▶ [Исходные строки]
···

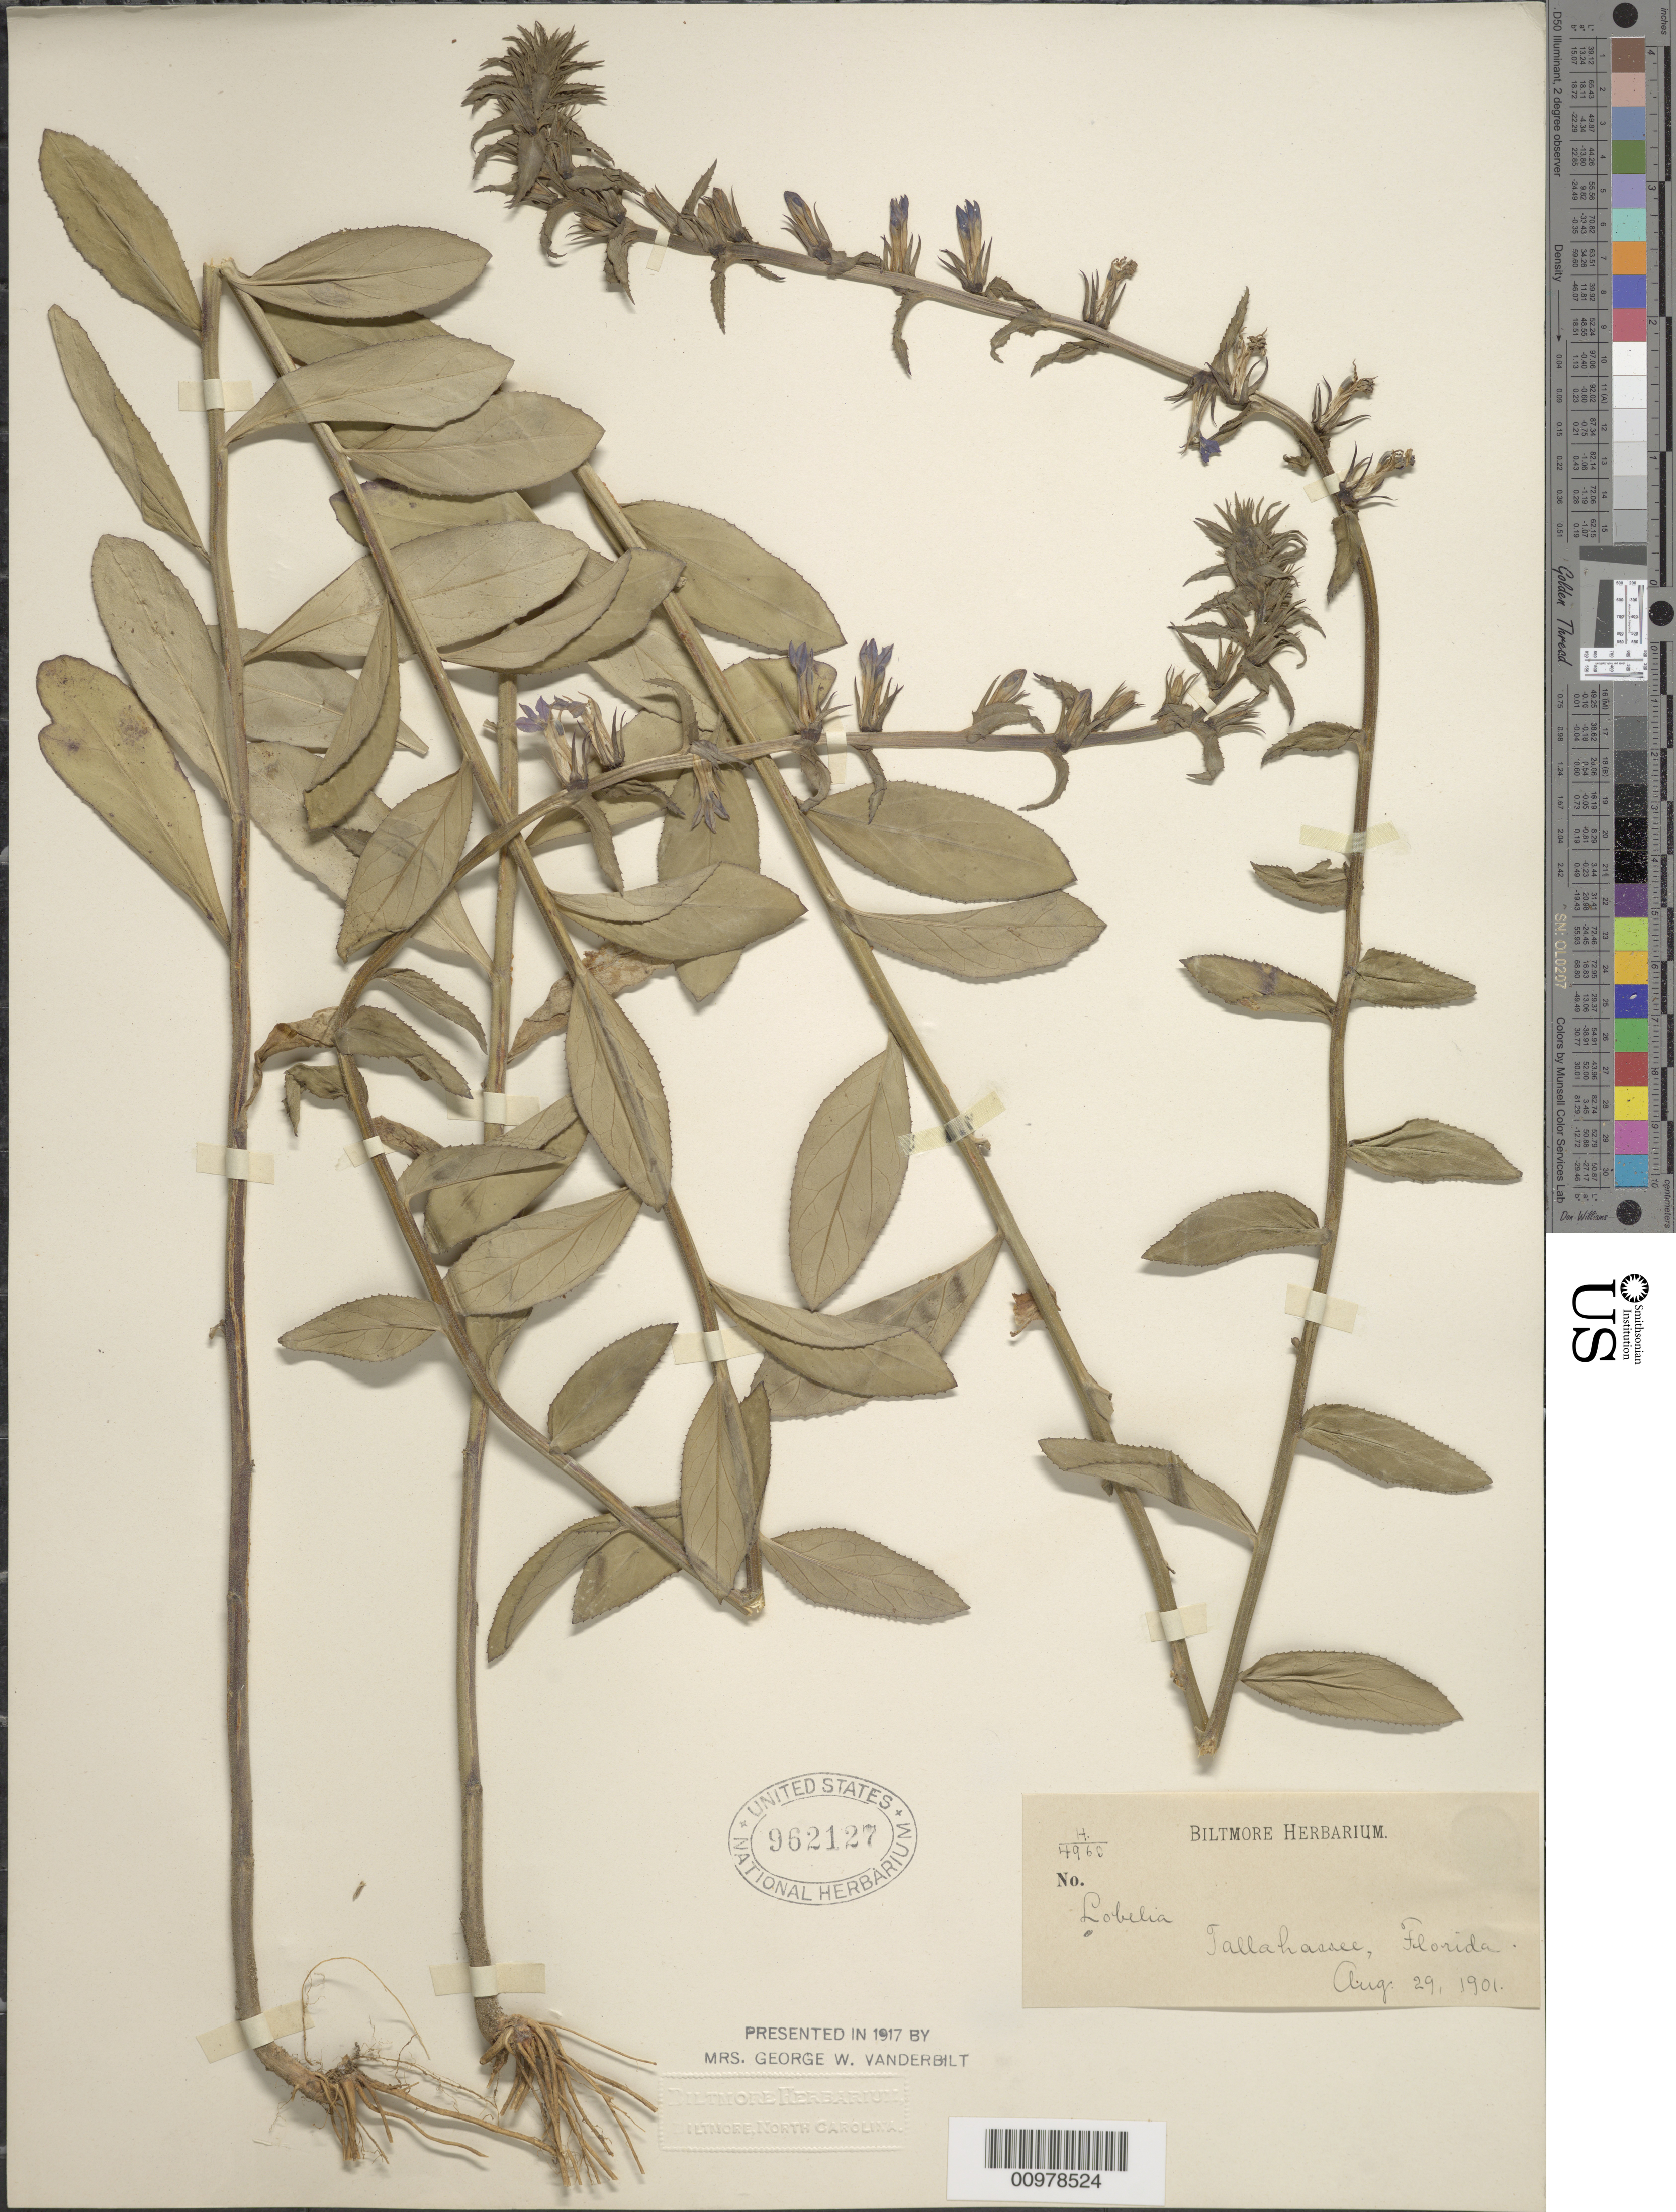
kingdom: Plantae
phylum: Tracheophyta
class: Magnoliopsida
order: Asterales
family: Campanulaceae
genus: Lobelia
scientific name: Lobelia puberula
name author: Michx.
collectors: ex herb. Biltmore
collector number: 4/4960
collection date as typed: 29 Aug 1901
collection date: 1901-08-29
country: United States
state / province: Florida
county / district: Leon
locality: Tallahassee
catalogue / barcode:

···

▶ [Задание]
Извлеките и перепишите дословно строки выше: всё от строки, содержащей «name author: Michx.», вниз до последней строки включительно.

▶ [Решение задачи]
name author: Michx.
collectors: ex herb. Biltmore
collector number: 4/4960
collection date as typed: 29 Aug 1901
collection date: 1901-08-29
country: United States
state / province: Florida
county / district: Leon
locality: Tallahassee
catalogue / barcode:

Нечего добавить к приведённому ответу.